WHAT TO PRODUCE
Transcribe, word for word and without additions, each line below from the one containing "#cec9c1; stroke-width: 28;" through the one containing "#f7d598; stroke-width: 28", both ends included.

TASK INPUTS
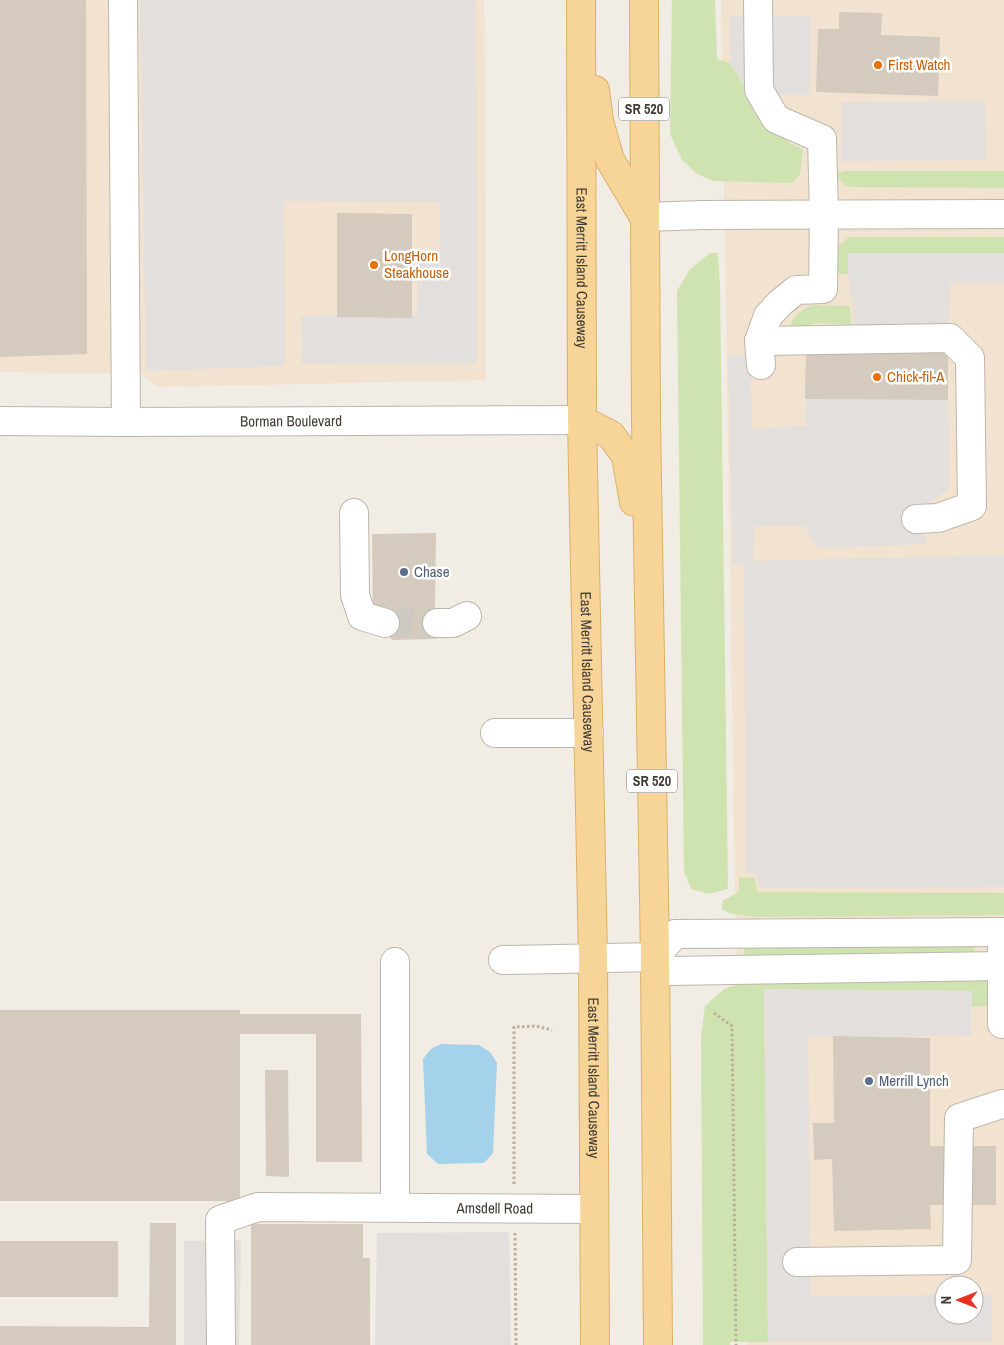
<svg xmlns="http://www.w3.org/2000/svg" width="1004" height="1345" viewBox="0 0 1004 1345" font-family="'Archivo Narrow',sans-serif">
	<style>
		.commercial { fill: #f2e2d0; fill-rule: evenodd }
		.green { fill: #cfe3b0 }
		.parking { fill: #e2dfdd }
		.water { fill: #a4d2ea }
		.building { fill: #d5cabe }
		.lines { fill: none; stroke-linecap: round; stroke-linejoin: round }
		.minor-tunnel { stroke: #cec9c1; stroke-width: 28; stroke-dasharray: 28 14; stroke-linecap: butt }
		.minor-casing { stroke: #beb6ab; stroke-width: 30 }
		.major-casing { stroke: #dab169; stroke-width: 30 }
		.path { stroke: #bcae9a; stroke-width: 3; stroke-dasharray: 2.5 2.5; stroke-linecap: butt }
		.minor { stroke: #fff; stroke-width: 28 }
		.major { stroke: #f7d598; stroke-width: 28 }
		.food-dot { fill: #e8710a; stroke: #fff; stroke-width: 2 }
		.service-dot { fill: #5c6f8a; stroke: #fff; stroke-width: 2 }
		.labels { text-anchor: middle; stroke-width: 5; stroke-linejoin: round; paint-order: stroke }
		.shield { fill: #fff; stroke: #7b7672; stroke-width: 1 }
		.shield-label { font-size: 14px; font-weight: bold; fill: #433c35 }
		.food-label { font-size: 15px; fill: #c56008; stroke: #fff; text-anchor: start }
		.street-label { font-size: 15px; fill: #433c35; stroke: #fff }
		.service-label { font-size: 15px; fill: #4e5e75; stroke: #fff; text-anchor: start }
	</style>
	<rect width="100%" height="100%" fill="#f1ece4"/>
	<g class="commercial">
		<polygon points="0,0 484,0 486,198 486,380 157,387 142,374 0,372"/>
		<path d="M721,0H1004V1345H747L735,889ZM944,1285H974V1315H944Z"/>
	</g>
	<g class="green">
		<polygon points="672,0 715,0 717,59 730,63 750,95 753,110 769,128 793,145 803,149 800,174 792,183 713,181 696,173 682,160 670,134"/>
		<polygon points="845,171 1004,171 1004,188 853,187 846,186 838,178 838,173"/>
		<polygon points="849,237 1004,237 1004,253 848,253 848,274 839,274 836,267 836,248"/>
		<polygon points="710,253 718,253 720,286 728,889 709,894 691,889 684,871 677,291 690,269"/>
		<path d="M812,305L850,306L851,326L844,333L843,324L814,323L803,330H790C791,316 801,311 812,305Z"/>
		<polygon points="739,877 755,878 757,892 1004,893 1004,915 754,917 728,913 722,909 722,901 739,892"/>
		<polygon points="974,942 974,954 744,956 744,944"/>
		<polygon points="983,979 994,988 990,1005 972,1007 972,991 764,989 768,1342 730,1342 730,1345 703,1345 701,1036 705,1006 724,989 747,981"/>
	</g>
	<g class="parking">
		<polygon points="140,0 476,0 477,363 302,364 301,316 417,315 417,254 440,254 440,202 284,201 285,366 146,371"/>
		<polygon points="730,16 811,16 811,95 750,95 730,63"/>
		<polygon points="985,101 986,160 841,161 841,102"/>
		<polygon points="848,253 1004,253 1004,283 950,283 948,325 854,325 853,305 848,274"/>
		<polygon points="728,355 750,355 752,429 807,426 805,399 948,400 949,489 922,508 923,533 928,544 817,548 804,526 754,526 753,561 1004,555 1004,887 760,888 756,873 746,873 744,565 733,564"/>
		<polygon points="764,989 972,991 971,1036 808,1037 811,1296 944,1295 944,1315 974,1315 974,1295 992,1295 992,1342 768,1342"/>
		<polygon points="509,1232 511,1345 375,1345 377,1233"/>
		<polygon points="241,1240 239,1345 184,1345 184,1241"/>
	</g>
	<polygon class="water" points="441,1044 479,1045 490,1052 497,1063 493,1153 484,1163 438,1164 427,1154 423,1059 431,1049"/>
	<g class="building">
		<polygon points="0,0 86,0 87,354 0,357"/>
		<polygon points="839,12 882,13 881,35 940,37 938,96 816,92 818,29 839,29"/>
		<polygon points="337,213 412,214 412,318 337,317"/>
		<polygon points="948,344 948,400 805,399 806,349"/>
		<polygon points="436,533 435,609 437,639 392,640 373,610 372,534"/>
		<polygon points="0,1010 240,1010 240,1014 361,1014 362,1162 316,1162 316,1034 240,1034 240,1201 0,1201"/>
		<polygon points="833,1036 930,1038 930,1146 996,1146 996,1205 930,1205 931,1229 834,1231 832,1159 814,1160 813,1123 834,1123"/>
		<polygon points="265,1070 288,1070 289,1177 266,1176"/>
		<polygon points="150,1223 176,1223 176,1345 0,1345 0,1326 149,1327"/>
		<polygon points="251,1224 363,1224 363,1258 370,1258 370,1345 251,1345"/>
		<rect x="0" y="1241" width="118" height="56"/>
	</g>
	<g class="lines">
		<polyline class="minor-tunnel" points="385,623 437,623"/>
		<defs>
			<g id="minor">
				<polyline points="123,0 126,422"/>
				<polyline points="758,0 759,90 776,119 822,139 824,214 823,289 796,290 780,303 768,316 759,341 761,365"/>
				<polyline points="644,217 702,215 1004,214"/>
				<polyline points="759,341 950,338 970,358 972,506 938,518 916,519"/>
				<path id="s1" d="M0,421L126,422L582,420"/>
				<polyline points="354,513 355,595 362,616 385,623"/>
				<polyline points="437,623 453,623 467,616"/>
				<polyline points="495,733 589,733"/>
				<polyline points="655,957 675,934 1004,932"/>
				<polyline points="503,960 655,957 669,971 1004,966"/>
				<polyline points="395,962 395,1207"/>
				<polyline points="1002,1024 1002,948"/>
				<polyline points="797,1262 957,1260 959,1118 1002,1104"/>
				<path id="s2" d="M221,1345L220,1220L258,1207L594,1209"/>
			</g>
			<g id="major">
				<path id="s3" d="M581,0L582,420L593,958L595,1345"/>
				<polyline points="644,0 646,420 655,957 658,1345"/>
				<polyline points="595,90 599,121 610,160 644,217"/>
				<polyline points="582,420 611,435 626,456 634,502"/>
			</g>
		</defs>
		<use href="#minor" class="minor-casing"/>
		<use href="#major" class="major-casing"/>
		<g class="path">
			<polyline points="714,1013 732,1026 736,1345"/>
			<polyline points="514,1184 514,1027 536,1026 552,1030"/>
			<polyline points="515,1233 516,1345"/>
		</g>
		<use href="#minor" class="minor"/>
		<use href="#major" class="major"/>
	</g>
	<g class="food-dot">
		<circle cx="878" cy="65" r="5"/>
		<circle cx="374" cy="265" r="5"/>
		<circle cx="877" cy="377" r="5"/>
	</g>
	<g class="service-dot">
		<circle cx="404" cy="572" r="5"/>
		<circle cx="869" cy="1081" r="5"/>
	</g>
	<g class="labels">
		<g class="shield">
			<rect x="619" y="97.5" width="50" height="23" rx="4"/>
			<rect x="627" y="769.5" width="50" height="23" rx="4"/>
		</g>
		<g class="shield-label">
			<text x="644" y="114">SR 520</text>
			<text x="652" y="786">SR 520</text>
		</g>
		<g class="food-label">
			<text x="888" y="70">First Watch</text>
			<text x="384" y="261">LongHorn<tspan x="384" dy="17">Steakhouse</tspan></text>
			<text x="887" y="382">Chick-fil-A</text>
		</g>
		<g class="street-label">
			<text dy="5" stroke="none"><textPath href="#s3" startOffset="268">East Merritt Island Causeway</textPath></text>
			<text dy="5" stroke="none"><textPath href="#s1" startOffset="291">Borman Boulevard</textPath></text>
			<text dy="5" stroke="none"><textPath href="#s3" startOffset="672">East Merritt Island Causeway</textPath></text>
			<text dy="5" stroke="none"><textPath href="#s3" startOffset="1078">East Merritt Island Causeway</textPath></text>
			<text dy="5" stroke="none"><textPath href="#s2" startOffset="402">Amsdell Road</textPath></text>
		</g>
		<g class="service-label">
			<text x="414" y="577">Chase</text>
			<text x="879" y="1086">Merrill Lynch</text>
		</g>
	</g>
	<g transform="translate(959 1300) rotate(270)"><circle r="24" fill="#ffffff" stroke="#b4b1ae"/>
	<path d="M0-4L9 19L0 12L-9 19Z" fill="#ea3222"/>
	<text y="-8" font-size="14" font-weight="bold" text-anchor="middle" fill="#433c35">N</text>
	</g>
</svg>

RESPONSE TO THIS TASK
		.minor-tunnel { stroke: #cec9c1; stroke-width: 28; stroke-dasharray: 28 14; stroke-linecap: butt }
		.minor-casing { stroke: #beb6ab; stroke-width: 30 }
		.major-casing { stroke: #dab169; stroke-width: 30 }
		.path { stroke: #bcae9a; stroke-width: 3; stroke-dasharray: 2.5 2.5; stroke-linecap: butt }
		.minor { stroke: #fff; stroke-width: 28 }
		.major { stroke: #f7d598; stroke-width: 28 }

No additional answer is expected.